It’s the early 20th century, and you are an enthusiast in the relatively new pastime of motorcycling. The trouble is, it’s winter. What’s a motorcyclist to do? Why, fit your tires with sharp metal spikes and ride it on the ice, of course! And, as tends to happen, it wasn’t long before someone (or someones) came up with the bright idea that wouldn’t it be fun to race each other on said ice. The sport of motorcycle ice racing was born.
According to the Fédération Internationale de Motocyclisme (FIM), the global governing and sanctioning body of motorcycle racing, the first record of ice racing is from Sweden in 1924. By the early 1930s, racers were fitting longer studs, allowing deeper lean angles and therefore faster speeds, and had discovered that bikes with lower frames handled best. The first “official” race took place in Moscow in 1939, before being sidelined while the world went to war.

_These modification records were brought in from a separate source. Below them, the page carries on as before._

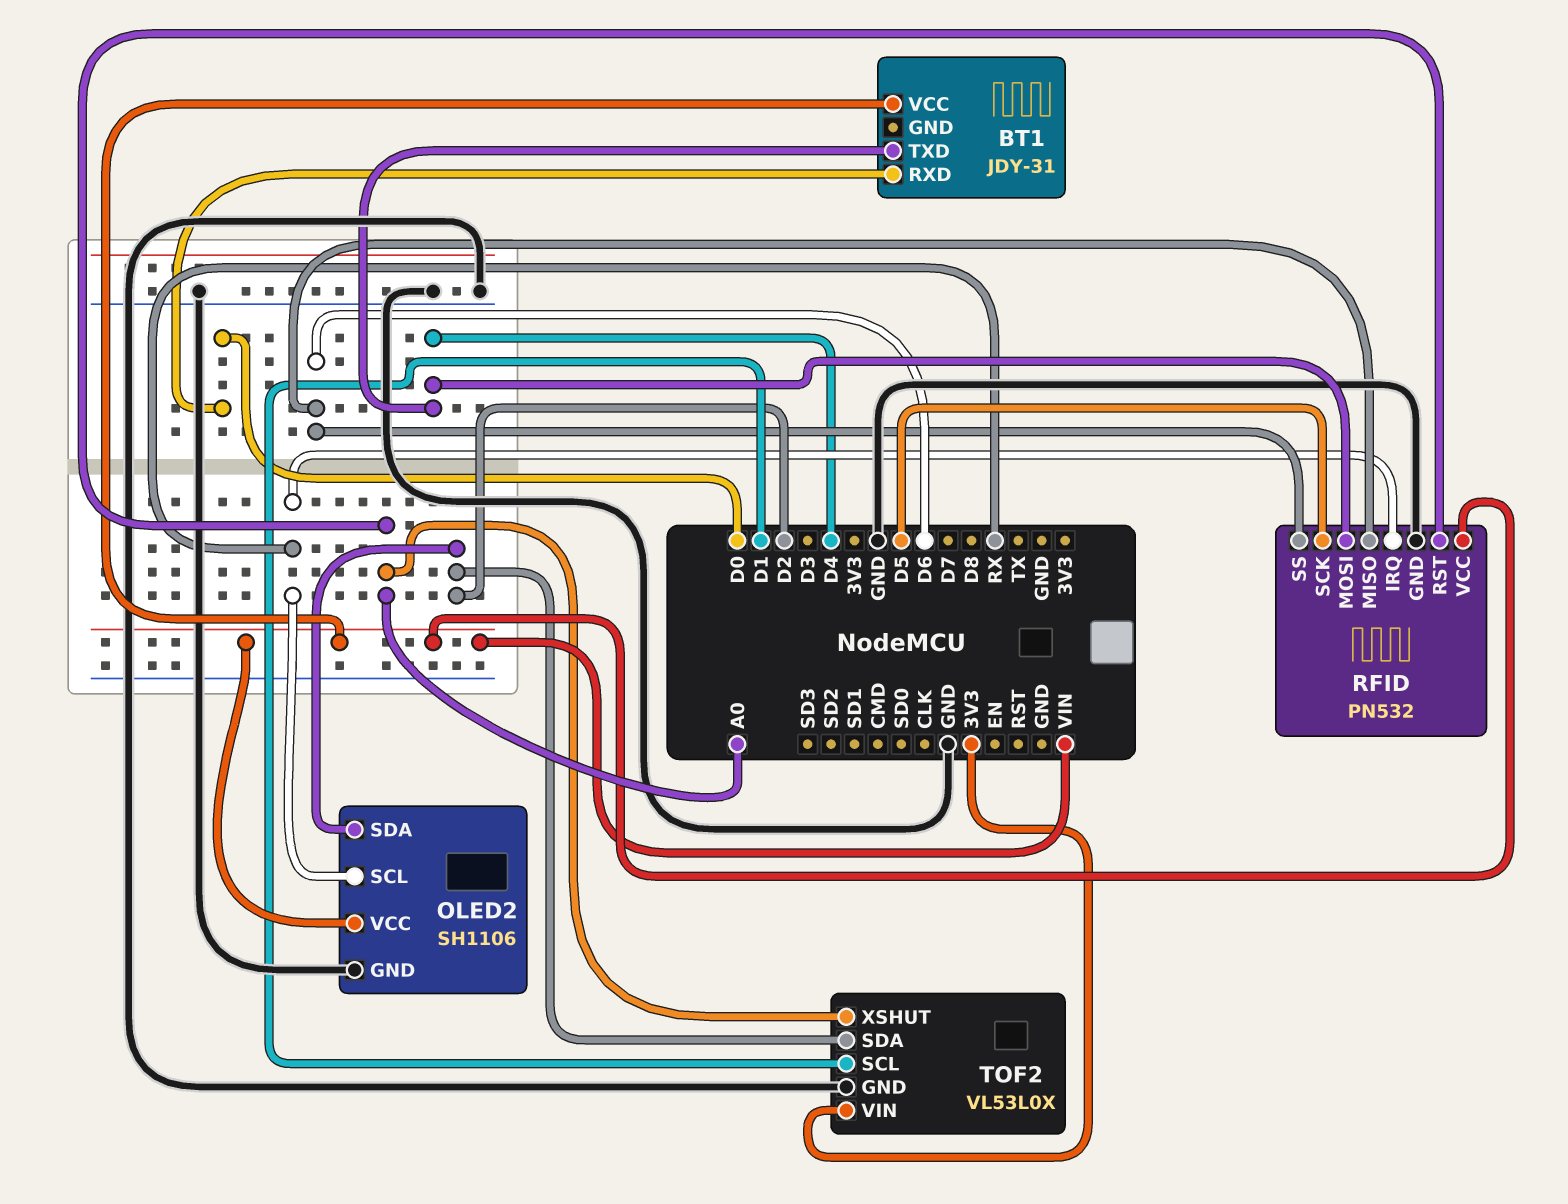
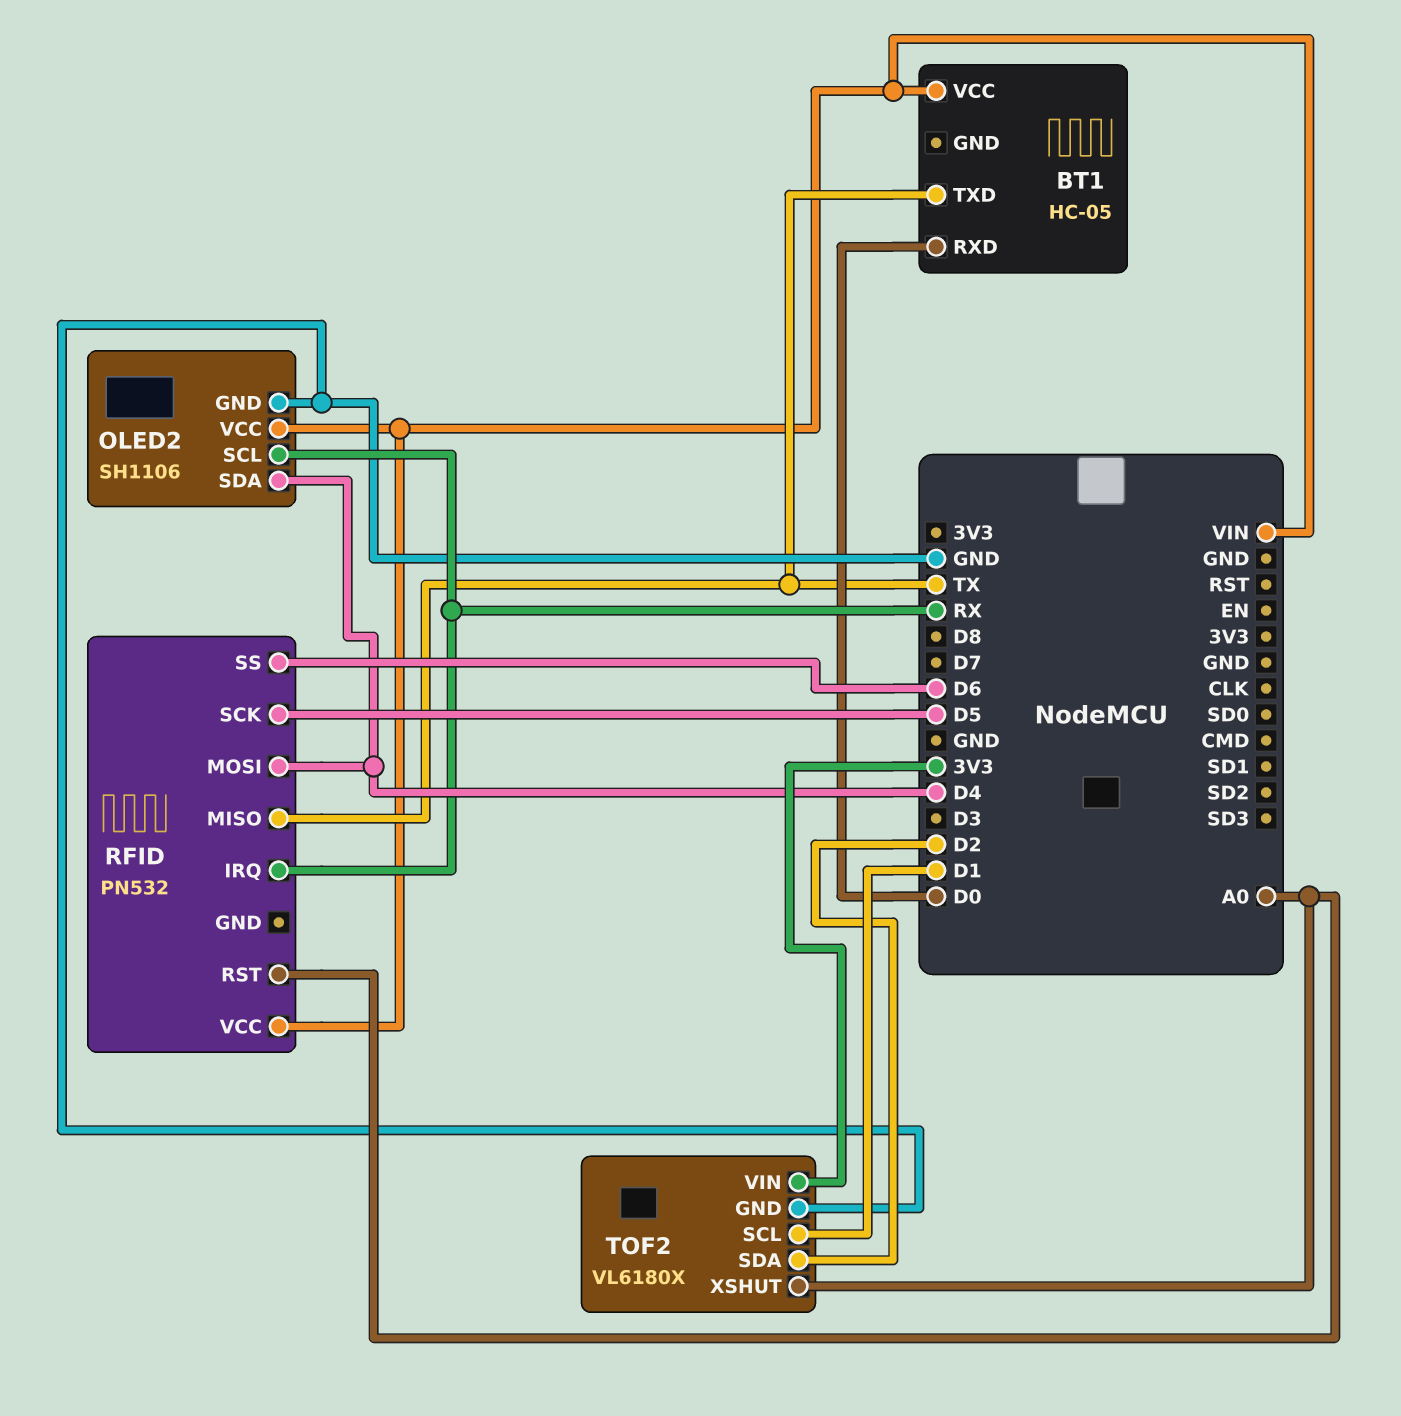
BT1: JDY-31 -> HC-05
BT1 pin TXD: D4 -> TX
OLED2 pin SDA: D2 -> D4
RFID pin GND: GND -> none
RFID pin MISO: D6 -> TX
TOF2: VL53L0X -> VL6180X

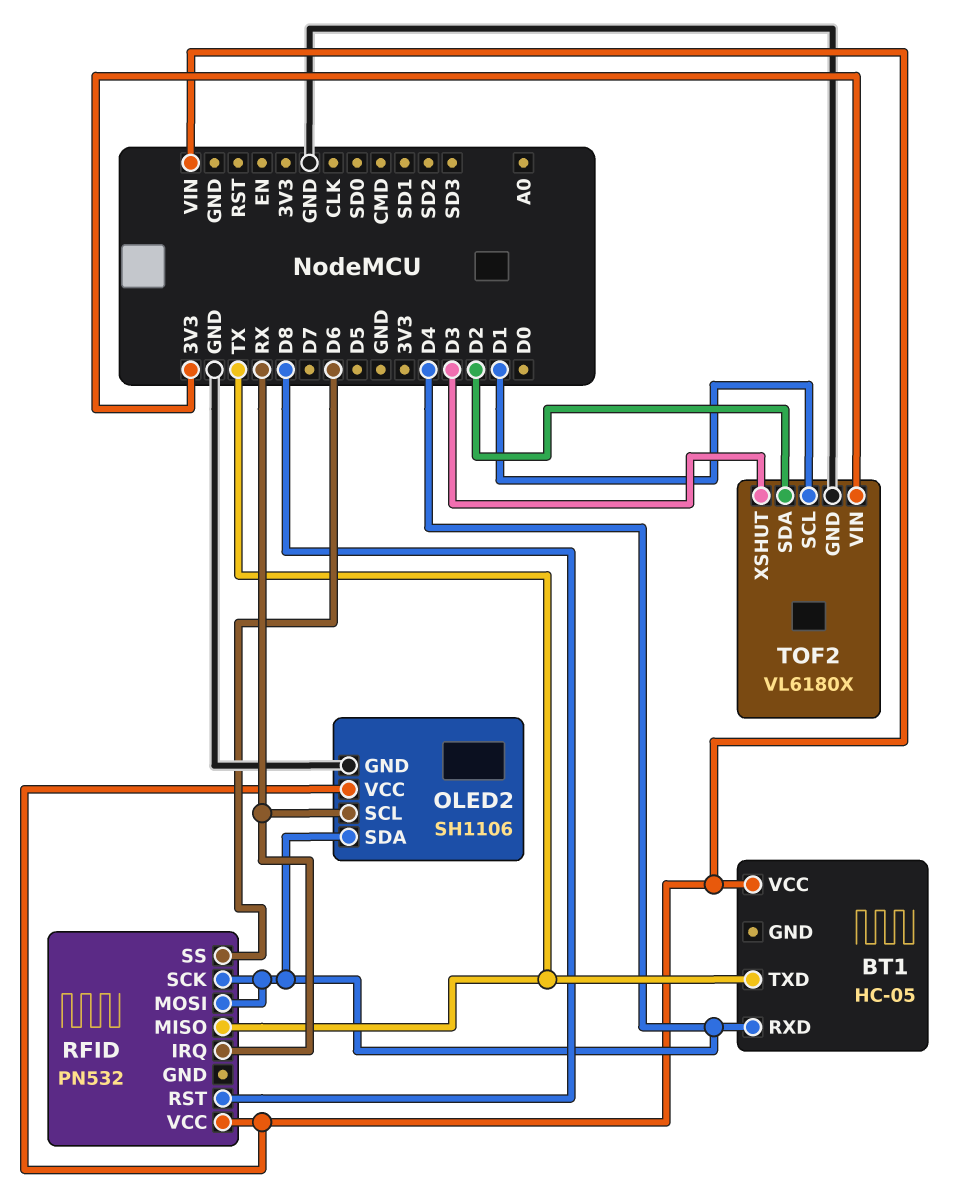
BT1 pin RXD: D0 -> D4
RFID pin RST: A0 -> D8
RFID pin SCK: D5 -> D4
TOF2 pin XSHUT: A0 -> D3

Ice racing spread across northern and central Europe in the late 1940s and into the 50s, with national championships developing in the Scandinavian countries, the Soviet Union, Czechoslovakia and Germany. As it grew in popularity, competitions went international, using 500cc Speedway bikes. On the national level, other classes were added, such as 125cc, 350cc and sidecar—because the only thing better than piloting a spike-studded machine at 60mph around a frozen lake was doing it with your buddy hanging off your sidecar.
The first FIM Ice Racing Cup took place in 1963, with Soviet rider Boris Samorodov taking the championship. The Soviets went on to dominate the sport, although here and there a Swedish or Czech rider managed to pull out a championship. In 1994, the FIM went to a Grand Prix system, replacing the winner-takes-all World Final with a series; in 2016 the “FIM Ice Speedway Gladiators” series made stops in six cities, all in Europe.

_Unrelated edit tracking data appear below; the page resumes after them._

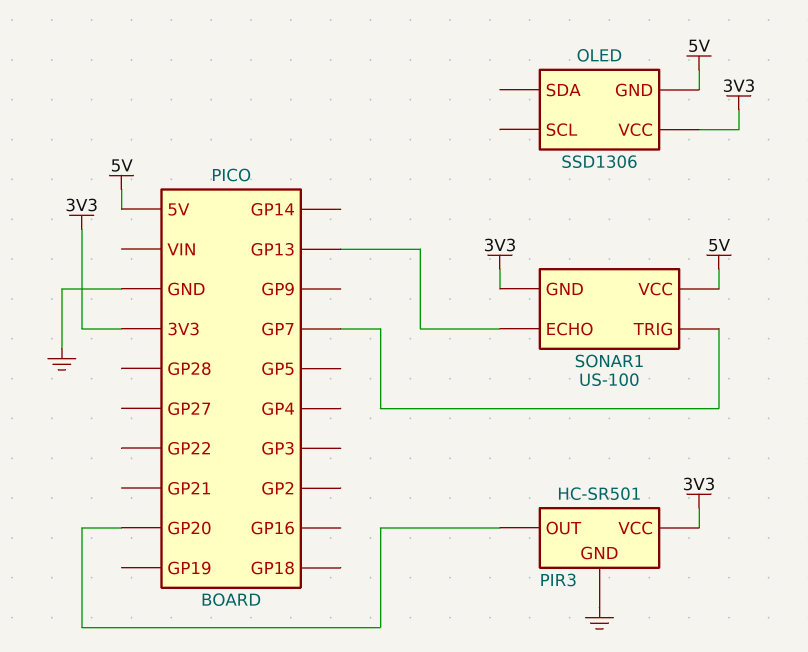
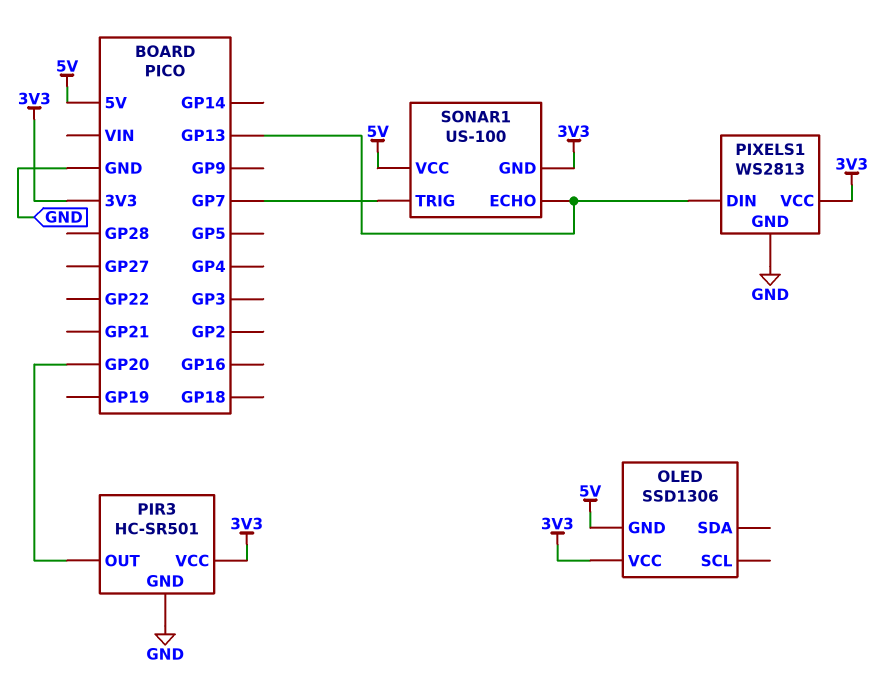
PIXELS1: none -> WS2813
PIXELS1 pin DIN: none -> GP13
PIXELS1 pin GND: none -> GND
PIXELS1 pin VCC: none -> 3V3

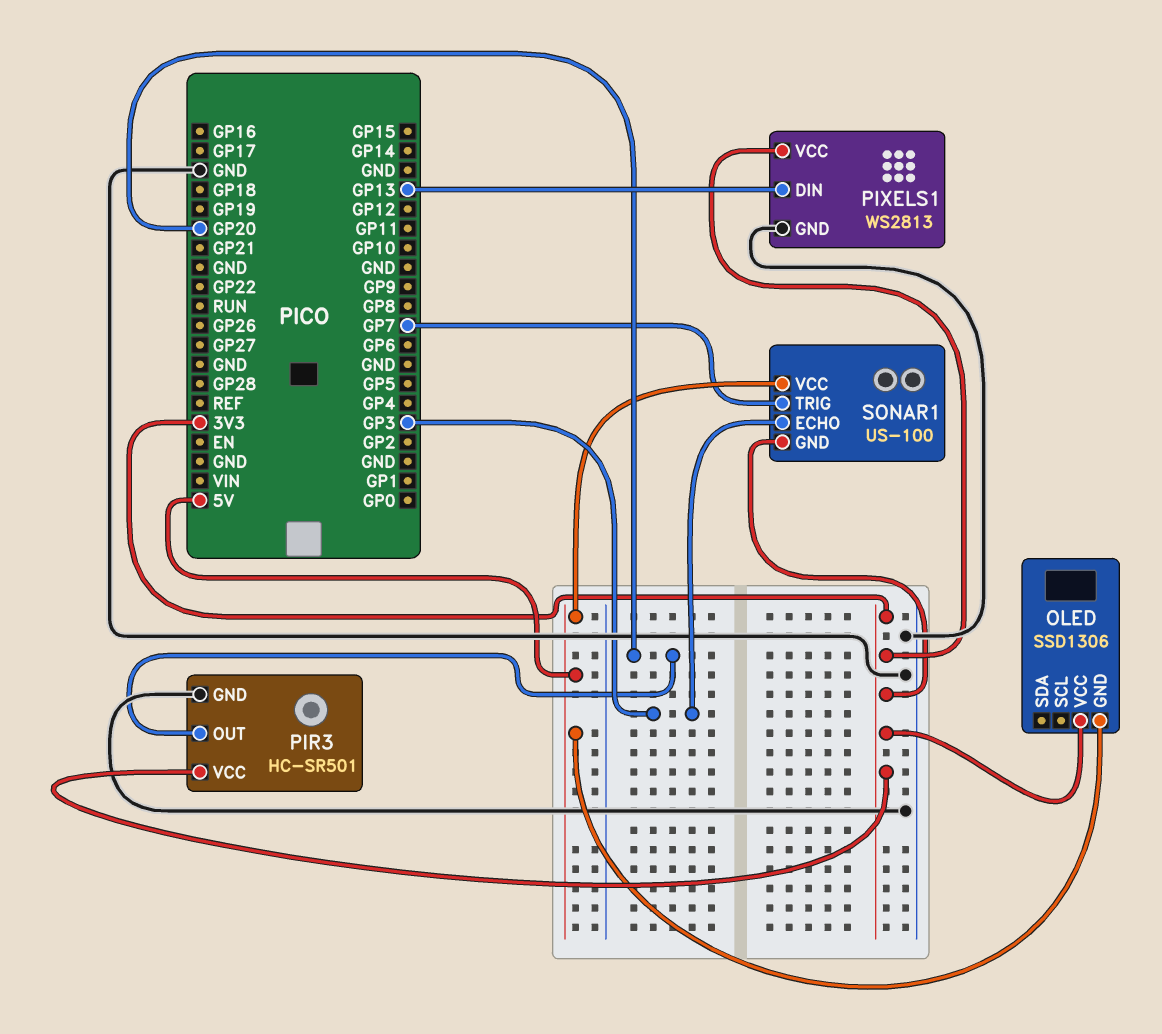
SONAR1 pin ECHO: GP13 -> GP3

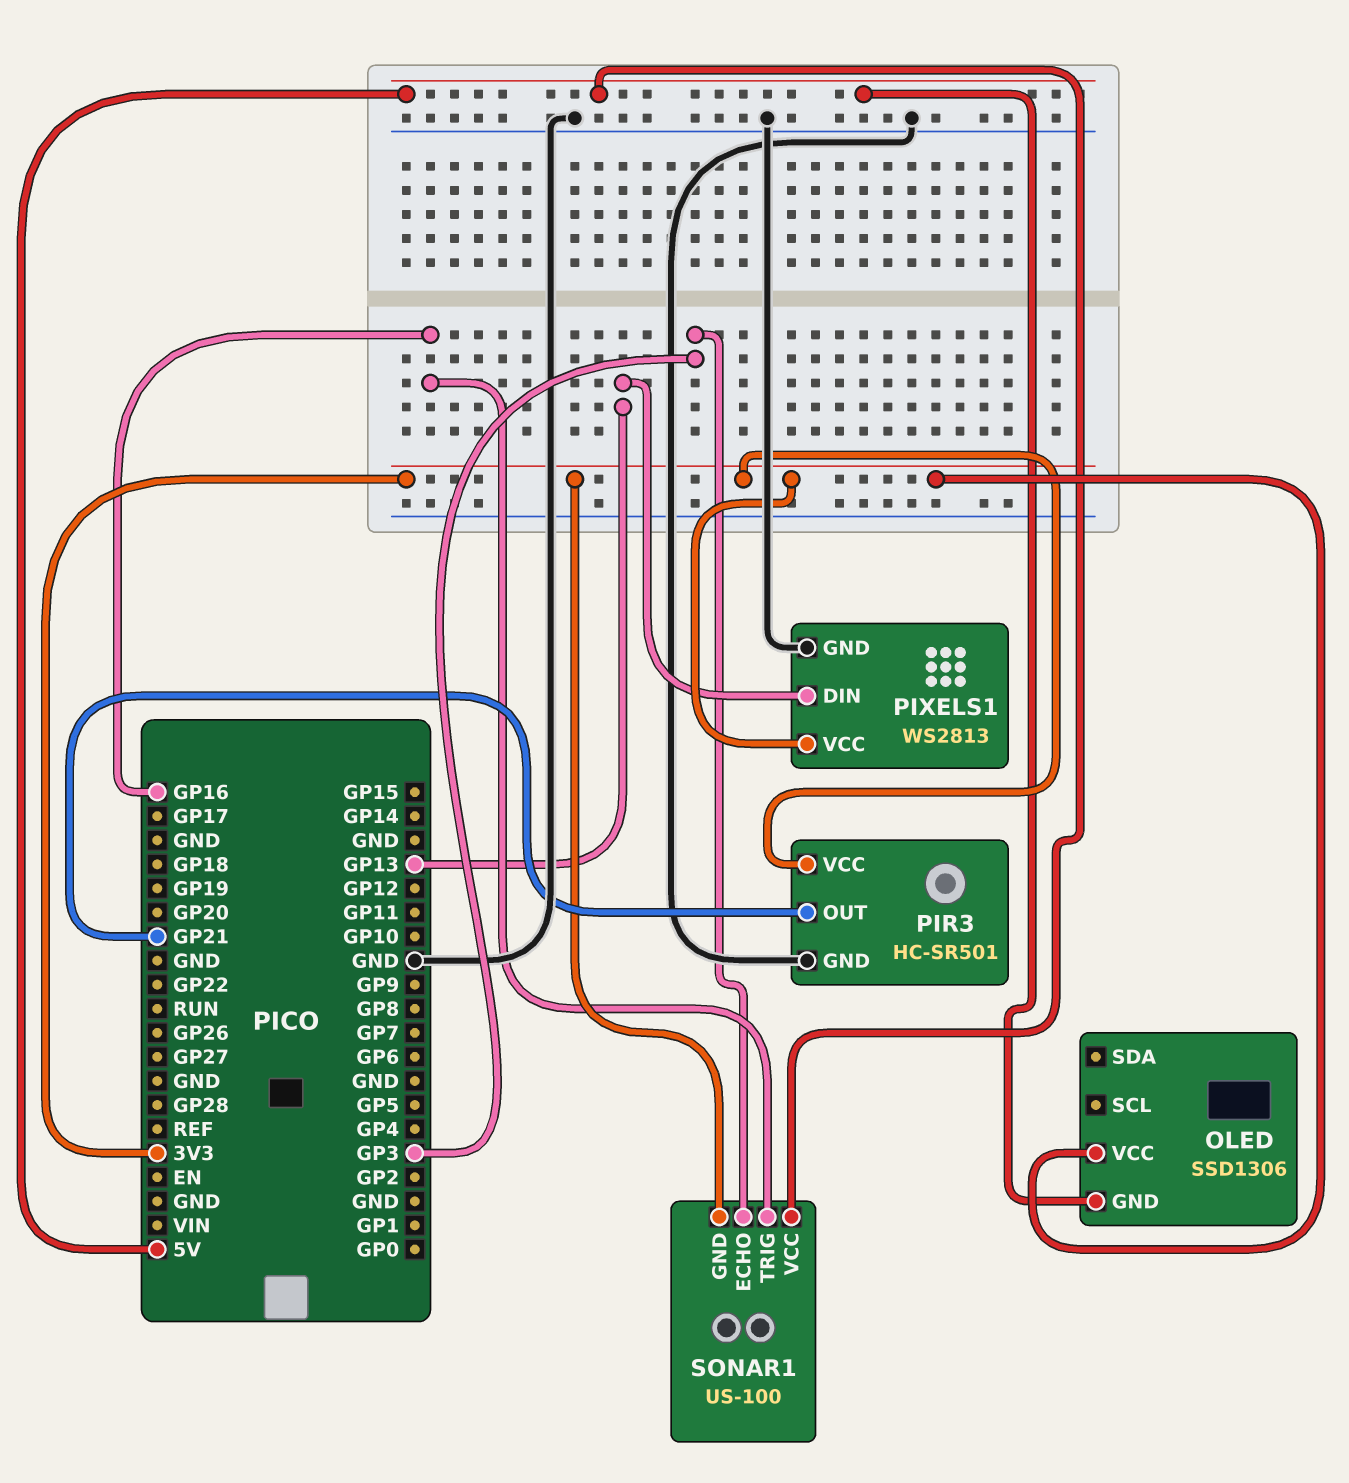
PIR3 pin OUT: GP20 -> GP21
SONAR1 pin TRIG: GP7 -> GP16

Both the AMA (American Motorcyclist Association) and the CMA (Canadian Motorcycle Association) have sanctioned ice racing series, where riders use motocross or dirt bikes rather than the Speedway bikes used in Europe. They race on ovals (which run counterclockwise) and GP-style “road courses” with both left and right turns, arranged on frozen lakes and ponds.
If motorcycle ice racing sounds like fun (of course it does!), there are plenty of grassroots organizations that will help you put the stud to the ice and see if ice racing is something you’d like to try. It sure beats sitting around all winter gazing glumly out at your icy, frozen neighborhood streets.